NICE produces quality standard for OTs on reablement
Quality standard outlines best practice for OTs working in reablement
Published on 14th August 2018
Adults who are having bed-based intermediate careto help their recovery should start this within two days of being referred in a bid to help them to regain their independence as soon as possible, NICE has said.
The National Institute for Health and Care Excellence has published a new quality standard on intermediate care including reablement which includes four quality statements for which professionals should adhere to.
NICE quality standards describe high-priority areas for quality improvement in a defined care or service area. Each standard consists of a prioritised set of specific, concise and measurable statements.
“Delays in starting bed-based intermediate care can increase the risk of further deterioration in the person's condition and lead to reduced independence. If the move to bed-based intermediate care from hospital or the community takes longer than two days it is likely to be less successful and could lead to admissions to hospital or residential care that could have been avoided,” said the quality standard.
Service providers such as hospitals, community providers, care homes and not-for-profit social enterprises should have processes in place to ensure that adults start bed-based intermediate care within two days of referral from hospital or the community. This may require a coordinated approach to manage demand for intermediate care across local hospital and intermediate care services, for example, through a single point of access for referrals.
Furthermore, health and social care practitioners including nurses and allied health professionals should ensure that adults accepted for bed-based intermediate care start the service within two days of referral from hospital or the community.
The quality standard can be measured by the rate of delayed transfer of care from hospital for adults, the rate of unplanned hospital admissions for chronic ambulatory care sensitive conditions and the proportion of people who were still at home 91 days after discharge from hospital into reablement or rehabilitation services – all monitored by the NHS. The move should also affect the proportion of discharges from bed-based intermediate care to acute hospital or residential care monitored by The NHS Benchmarking Network.
A separate quality statement says that adults being assessed for intermediate care should have a discussion about the support the service will and will not provide.
Healthcare professionals in hospitals or the community who are assessing people for intermediate care should have a discussion, provide information and ensure that the person as well as their family and carers if appropriate understand what intermediate care is and what it can and cannot achieve. This will ensure that people are involved in making decisions about their care and encouraged to engage with the rehabilitation process. It will also enable them to consider any further support they may need in addition to intermediate care, said NICE.

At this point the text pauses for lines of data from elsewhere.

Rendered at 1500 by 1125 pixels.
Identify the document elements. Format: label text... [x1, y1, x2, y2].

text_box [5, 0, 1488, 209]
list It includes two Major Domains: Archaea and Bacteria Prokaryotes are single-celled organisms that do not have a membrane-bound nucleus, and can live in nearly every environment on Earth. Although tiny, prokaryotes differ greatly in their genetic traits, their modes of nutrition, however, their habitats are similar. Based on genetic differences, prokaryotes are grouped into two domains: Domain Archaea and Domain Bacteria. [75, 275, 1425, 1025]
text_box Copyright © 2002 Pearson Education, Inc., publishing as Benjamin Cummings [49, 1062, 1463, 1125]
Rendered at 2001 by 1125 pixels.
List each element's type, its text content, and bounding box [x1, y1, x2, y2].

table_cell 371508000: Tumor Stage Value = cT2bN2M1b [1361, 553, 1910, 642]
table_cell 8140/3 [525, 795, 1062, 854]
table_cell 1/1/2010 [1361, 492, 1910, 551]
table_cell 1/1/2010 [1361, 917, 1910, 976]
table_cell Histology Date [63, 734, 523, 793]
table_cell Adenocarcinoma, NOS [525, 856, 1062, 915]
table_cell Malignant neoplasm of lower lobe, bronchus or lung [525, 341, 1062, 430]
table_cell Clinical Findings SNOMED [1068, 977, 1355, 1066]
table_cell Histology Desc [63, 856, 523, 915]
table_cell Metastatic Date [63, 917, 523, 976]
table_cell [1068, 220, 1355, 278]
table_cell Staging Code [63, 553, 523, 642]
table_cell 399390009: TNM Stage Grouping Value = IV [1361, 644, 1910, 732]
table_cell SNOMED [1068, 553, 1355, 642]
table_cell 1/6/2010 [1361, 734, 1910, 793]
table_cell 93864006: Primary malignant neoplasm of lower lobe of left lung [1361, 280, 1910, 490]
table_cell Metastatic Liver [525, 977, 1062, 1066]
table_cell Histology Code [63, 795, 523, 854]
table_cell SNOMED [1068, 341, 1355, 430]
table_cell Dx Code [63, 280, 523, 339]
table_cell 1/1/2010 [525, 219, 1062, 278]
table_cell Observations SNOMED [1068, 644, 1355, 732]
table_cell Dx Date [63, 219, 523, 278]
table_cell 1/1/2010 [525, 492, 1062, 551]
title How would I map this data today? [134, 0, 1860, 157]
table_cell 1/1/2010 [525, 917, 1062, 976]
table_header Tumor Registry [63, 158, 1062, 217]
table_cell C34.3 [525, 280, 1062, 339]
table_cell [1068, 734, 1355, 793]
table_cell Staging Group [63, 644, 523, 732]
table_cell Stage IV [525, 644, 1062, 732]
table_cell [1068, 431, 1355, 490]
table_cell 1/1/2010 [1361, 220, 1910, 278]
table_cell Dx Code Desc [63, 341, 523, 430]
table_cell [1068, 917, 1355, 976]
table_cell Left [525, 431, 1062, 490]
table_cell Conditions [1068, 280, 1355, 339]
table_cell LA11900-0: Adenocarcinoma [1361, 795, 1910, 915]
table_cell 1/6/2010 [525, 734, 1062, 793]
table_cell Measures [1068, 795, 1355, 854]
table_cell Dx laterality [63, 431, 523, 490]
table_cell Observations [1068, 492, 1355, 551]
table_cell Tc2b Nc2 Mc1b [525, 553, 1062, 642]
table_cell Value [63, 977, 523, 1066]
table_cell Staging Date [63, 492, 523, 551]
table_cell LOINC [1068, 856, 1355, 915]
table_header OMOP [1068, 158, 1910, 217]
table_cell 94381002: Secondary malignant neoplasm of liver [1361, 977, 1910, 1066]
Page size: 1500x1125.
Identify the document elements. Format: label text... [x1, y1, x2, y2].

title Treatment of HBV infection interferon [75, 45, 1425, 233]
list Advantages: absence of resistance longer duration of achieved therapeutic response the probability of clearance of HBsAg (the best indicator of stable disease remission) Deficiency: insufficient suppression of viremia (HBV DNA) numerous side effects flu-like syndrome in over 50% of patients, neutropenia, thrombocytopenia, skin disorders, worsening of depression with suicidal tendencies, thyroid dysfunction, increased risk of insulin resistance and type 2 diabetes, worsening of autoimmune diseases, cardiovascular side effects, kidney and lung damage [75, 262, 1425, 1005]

Occupational therapists, social workers nurses and discharge coordinators should ensure that, when they carry out an assessment for intermediate care, they give up-to-date information and have a discussion with the person about the support the service will and will not provide. They should provide information in a suitable format to meet individual needs and record that the discussion took place.
The quality standard goes on to say that adults starting intermediate care discuss and agree personalised goals.
“Involving people in identifying and agreeing their goals for intermediate care will help to ensure that the care is person-centred and focused on their individual strengths and preferences. Setting personalised goals will also encourage the person to be engaged in their care and promote independence. Personalised goals should be reviewed regularly,” said the quality standard.
It adds that health and social care practitioners including occupational therapists, social workers, nurses and care staff need to ensure that they discuss and agree personalised goals with adults starting intermediate care, and their family and carers as appropriate. They should give a copy of the agreed personalised goals, in a suitable format, to the person, their family and carers as appropriate, and staff providing care. Health and social care practitioners ensure that personalised goals are reviewed regularly and that they provide care to support people to achieve their goals.
Finally, adults using intermediate care services should discuss and agree a transition plan for when their support ends. An agreed transition plan for when support from the intermediate care service ends will help to ensure that a person's specific needs are met, transfers to other services are successful and the likelihood of hospital admission is reduced. Transition planning should begin as soon as a person starts using the intermediate care service. The transition plan should be reviewed before discharge to reflect any progress made.
“Health and social care practitioners (such as nurses, social workers and allied health professionals) involve adults starting to use intermediate care services, and their family and carers as appropriate, in developing a transition plan for when their support ends. They ensure that the plan is agreed and documented. They provide a copy of the plan in a suitable format to the person (and their family and carers as appropriate) and review the plan before the person is discharged to reflect any progress made,” said the quality standard.